There is, however, no "procurement path" for the equipment developed at Fort Belvoir. Because the United States is not officially in the business of mine clearance, the Army's new de-mining technology has no built-in market. And the Air-Spades and Rhinos find few customers among the governments of poor, war-ravaged countries, or the nongovernmental organizations that work in those countries. Angola and Cambodia, for example, would have a hard time buying half-million-dollar bulldozers—and at any rate, after more than two years of development the revamped Liebherr machine is still undergoing field trials and modifications.
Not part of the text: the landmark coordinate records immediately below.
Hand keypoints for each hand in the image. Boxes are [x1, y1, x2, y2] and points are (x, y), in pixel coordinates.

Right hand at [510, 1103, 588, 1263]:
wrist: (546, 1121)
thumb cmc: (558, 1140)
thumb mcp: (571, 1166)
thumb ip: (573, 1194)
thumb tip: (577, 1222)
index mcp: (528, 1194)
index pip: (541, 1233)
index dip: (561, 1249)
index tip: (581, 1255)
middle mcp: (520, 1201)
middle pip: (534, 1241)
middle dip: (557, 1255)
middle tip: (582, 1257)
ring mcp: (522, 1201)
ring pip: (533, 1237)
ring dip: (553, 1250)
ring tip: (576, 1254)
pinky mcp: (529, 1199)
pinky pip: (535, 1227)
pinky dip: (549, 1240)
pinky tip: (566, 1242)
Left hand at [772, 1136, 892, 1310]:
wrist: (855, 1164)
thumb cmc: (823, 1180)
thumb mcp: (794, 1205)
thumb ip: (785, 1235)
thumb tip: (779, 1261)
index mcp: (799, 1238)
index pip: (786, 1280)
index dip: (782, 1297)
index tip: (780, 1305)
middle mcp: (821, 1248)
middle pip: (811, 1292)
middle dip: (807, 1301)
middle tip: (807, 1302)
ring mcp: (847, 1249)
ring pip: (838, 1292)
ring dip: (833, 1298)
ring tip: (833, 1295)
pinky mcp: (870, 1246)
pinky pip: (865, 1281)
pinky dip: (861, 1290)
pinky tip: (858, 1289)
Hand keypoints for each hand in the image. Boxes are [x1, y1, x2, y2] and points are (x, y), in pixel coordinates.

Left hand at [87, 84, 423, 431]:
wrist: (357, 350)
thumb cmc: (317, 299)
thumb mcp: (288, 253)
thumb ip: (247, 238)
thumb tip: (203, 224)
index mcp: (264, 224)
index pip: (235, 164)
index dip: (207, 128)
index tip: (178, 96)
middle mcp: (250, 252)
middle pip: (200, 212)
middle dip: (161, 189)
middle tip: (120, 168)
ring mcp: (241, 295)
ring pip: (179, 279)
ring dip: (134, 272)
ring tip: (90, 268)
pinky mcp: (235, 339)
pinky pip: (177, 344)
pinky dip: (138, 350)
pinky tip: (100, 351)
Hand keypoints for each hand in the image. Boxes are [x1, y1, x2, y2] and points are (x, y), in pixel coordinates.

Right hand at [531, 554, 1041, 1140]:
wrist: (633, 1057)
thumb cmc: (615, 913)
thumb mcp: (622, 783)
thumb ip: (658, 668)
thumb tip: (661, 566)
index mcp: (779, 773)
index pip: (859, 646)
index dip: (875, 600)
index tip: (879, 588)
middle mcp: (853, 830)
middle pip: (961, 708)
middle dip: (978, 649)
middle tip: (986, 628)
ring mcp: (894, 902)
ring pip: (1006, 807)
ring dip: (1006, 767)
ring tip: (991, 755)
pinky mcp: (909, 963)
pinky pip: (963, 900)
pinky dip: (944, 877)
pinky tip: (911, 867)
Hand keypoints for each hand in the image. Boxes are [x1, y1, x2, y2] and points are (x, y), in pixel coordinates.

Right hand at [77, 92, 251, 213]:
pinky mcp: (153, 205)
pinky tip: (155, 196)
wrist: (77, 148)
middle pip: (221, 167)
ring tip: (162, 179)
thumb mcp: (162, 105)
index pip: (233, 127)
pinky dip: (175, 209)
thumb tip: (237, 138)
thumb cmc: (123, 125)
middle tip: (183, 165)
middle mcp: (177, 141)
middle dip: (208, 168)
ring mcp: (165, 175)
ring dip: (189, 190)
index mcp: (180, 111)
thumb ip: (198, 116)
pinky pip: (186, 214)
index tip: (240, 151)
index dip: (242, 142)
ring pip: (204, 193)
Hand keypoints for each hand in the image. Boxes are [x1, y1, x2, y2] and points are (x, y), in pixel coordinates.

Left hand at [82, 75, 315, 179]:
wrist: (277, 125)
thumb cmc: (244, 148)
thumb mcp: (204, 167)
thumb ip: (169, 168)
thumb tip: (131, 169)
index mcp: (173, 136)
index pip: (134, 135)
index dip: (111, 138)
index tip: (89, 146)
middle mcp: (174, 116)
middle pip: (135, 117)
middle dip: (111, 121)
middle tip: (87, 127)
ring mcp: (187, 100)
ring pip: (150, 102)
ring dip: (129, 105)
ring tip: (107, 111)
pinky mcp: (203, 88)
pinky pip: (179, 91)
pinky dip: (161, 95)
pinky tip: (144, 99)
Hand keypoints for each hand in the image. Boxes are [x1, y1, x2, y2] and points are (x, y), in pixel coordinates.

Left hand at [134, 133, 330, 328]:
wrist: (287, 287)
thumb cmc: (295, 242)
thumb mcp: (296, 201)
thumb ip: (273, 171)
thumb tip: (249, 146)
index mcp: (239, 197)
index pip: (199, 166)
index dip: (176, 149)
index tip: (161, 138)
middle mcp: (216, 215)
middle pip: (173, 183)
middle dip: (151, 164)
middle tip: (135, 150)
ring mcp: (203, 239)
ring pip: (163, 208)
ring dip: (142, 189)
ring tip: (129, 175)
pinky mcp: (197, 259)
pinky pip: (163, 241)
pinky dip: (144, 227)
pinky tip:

In the end, an effective de-miners' toolbox may not need much expensive gadgetry. In the province of Bengo, in Angola (one of the most heavily mined countries in the world, in which a million people have been displaced by war), the German nongovernmental organization Menschen gegen Minen (People Against Mines) has since 1996 achieved impressive results with a system that integrates new but relatively modest technology with classic creep-and-probe methods. First an armored truck with a cutting attachment—much simpler than the bulldozer I saw at Fort Belvoir-clears the vegetation from a suspected minefield. Next de-miners, working with metal detectors and dogs, locate and mark suspected mines. Then the mines are defused or detonated on site or removed and blown up in bulk. Finally, an armored Caterpillar grader levels the ground, piling up berms that denote the boundaries of the mine-free zone. MgM's system can be readily transported (all the equipment fits into a C-130 cargo plane) and was designed for easy maintenance and repair. By the end of last year some 56,000 displaced people had returned safely to their homes in Bengo Province. The cost of the mine clearance: less than $6 million. De-miner casualties: zero.